--- Start of QUOTED TEXT ---

Dear Hashomer Hatzair North America community
When I was given the opportunity to volunteer at the Hashomer Hatzair refugee center for Ukrainian children in Poland, I wasn’t sure whether I should go. It made me nervous that the site was just 10 kilometers from the Ukrainian border and I worried that the things I would see would scare me. Living in Canada has shielded me from war and I’d be exposing myself to its reality. I also wondered whether I was the right person to go and what someone from so far away had to offer. After seeking the guidance of people I trust, it was clear to me that I should go, that I did have something unique to contribute. My dad was excited for me, which is not surprising since he’s never been one to shield me from the realities of the world. My mom seemed a little nervous.
The refugee center is in Przemysl (pronounced ‘Pshemishl’), a small, picturesque city with a population of about 60,000 - and 14,000 Jews before the Nazis killed almost all of them. Today a new war is raging in Europe, and thousands of people stream each day into southern Poland from Ukraine on their way to start new lives in Western Europe and beyond. The refugee center is located in an abandoned mall. Upon arrival, refugees register and choose the European country they’d like to go to. They sleep in rooms holding hundreds of cots, and quarters are assigned based on which country a refugee or family has chosen. Back outside, buses and cars arrived constantly to begin the process of transporting refugees to their new homes. Food tables were set up inside and outside the center, and refugees and volunteers were free to eat whenever they were hungry. The food options included sandwiches, stews, soups, cereals and pastas. Outside the center an Italian public-aid organization made delicious pizzas that were everyone’s favorite.

--- End of QUOTED TEXT ---

* SET TASKS:
[a] According to the letter, what kind of building houses the refugee center in Przemysl?
[b] Update the part of the letter between "Dear Hashomer Hatzair" and "a little nervous.", inclusive, replacing "nervous" with "anxious".
The data after this point is separate material, apart from the letter.

--- Start of SUPPLIED DATA ---

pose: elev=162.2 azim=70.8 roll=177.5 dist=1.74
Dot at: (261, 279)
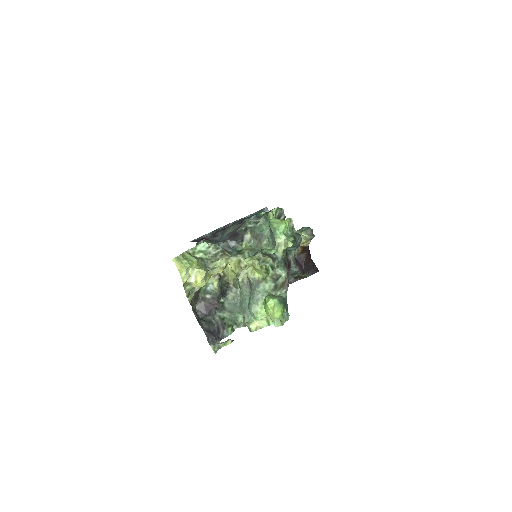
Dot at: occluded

--- End of SUPPLIED DATA ---

* FINAL RESULTS:
[a] An abandoned mall.

[b]
Dear Hashomer Hatzair North America community
When I was given the opportunity to volunteer at the Hashomer Hatzair refugee center for Ukrainian children in Poland, I wasn’t sure whether I should go. It made me anxious that the site was just 10 kilometers from the Ukrainian border and I worried that the things I would see would scare me. Living in Canada has shielded me from war and I’d be exposing myself to its reality. I also wondered whether I was the right person to go and what someone from so far away had to offer. After seeking the guidance of people I trust, it was clear to me that I should go, that I did have something unique to contribute. My dad was excited for me, which is not surprising since he’s never been one to shield me from the realities of the world. My mom seemed a little anxious.